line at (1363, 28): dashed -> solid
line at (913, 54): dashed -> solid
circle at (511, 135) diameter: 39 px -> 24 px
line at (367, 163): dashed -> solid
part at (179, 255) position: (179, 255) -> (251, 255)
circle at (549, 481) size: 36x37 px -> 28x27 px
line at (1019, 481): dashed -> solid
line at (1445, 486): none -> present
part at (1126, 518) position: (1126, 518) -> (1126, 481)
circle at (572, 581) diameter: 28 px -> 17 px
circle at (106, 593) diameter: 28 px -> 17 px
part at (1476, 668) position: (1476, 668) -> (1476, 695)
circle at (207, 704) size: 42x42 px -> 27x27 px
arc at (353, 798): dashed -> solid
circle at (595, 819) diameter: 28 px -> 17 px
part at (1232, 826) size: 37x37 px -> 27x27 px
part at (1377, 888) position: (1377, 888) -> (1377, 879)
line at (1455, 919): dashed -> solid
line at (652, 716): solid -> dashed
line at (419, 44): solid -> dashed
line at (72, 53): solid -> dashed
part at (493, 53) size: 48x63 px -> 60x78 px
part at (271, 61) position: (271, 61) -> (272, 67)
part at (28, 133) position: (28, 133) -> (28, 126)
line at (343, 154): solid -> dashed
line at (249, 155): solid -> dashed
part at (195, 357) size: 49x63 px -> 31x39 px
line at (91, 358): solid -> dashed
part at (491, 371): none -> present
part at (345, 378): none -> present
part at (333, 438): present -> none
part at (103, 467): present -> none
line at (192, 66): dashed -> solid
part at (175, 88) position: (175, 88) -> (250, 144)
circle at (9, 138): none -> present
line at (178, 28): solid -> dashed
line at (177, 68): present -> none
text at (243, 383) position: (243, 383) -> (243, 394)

--------------------------------------------------

• _What needs to be done_
Reproduce every row above word for word, keeping the same order and leaving nothing out.

• _The solution_
line at (1363, 28): dashed -> solid
line at (913, 54): dashed -> solid
circle at (511, 135) diameter: 39 px -> 24 px
line at (367, 163): dashed -> solid
part at (179, 255) position: (179, 255) -> (251, 255)
circle at (549, 481) size: 36x37 px -> 28x27 px
line at (1019, 481): dashed -> solid
line at (1445, 486): none -> present
part at (1126, 518) position: (1126, 518) -> (1126, 481)
circle at (572, 581) diameter: 28 px -> 17 px
circle at (106, 593) diameter: 28 px -> 17 px
part at (1476, 668) position: (1476, 668) -> (1476, 695)
circle at (207, 704) size: 42x42 px -> 27x27 px
arc at (353, 798): dashed -> solid
circle at (595, 819) diameter: 28 px -> 17 px
part at (1232, 826) size: 37x37 px -> 27x27 px
part at (1377, 888) position: (1377, 888) -> (1377, 879)
line at (1455, 919): dashed -> solid
line at (652, 716): solid -> dashed
line at (419, 44): solid -> dashed
line at (72, 53): solid -> dashed
part at (493, 53) size: 48x63 px -> 60x78 px
part at (271, 61) position: (271, 61) -> (272, 67)
part at (28, 133) position: (28, 133) -> (28, 126)
line at (343, 154): solid -> dashed
line at (249, 155): solid -> dashed
part at (195, 357) size: 49x63 px -> 31x39 px
line at (91, 358): solid -> dashed
part at (491, 371): none -> present
part at (345, 378): none -> present
part at (333, 438): present -> none
part at (103, 467): present -> none
line at (192, 66): dashed -> solid
part at (175, 88) position: (175, 88) -> (250, 144)
circle at (9, 138): none -> present
line at (178, 28): solid -> dashed
line at (177, 68): present -> none
text at (243, 383) position: (243, 383) -> (243, 394)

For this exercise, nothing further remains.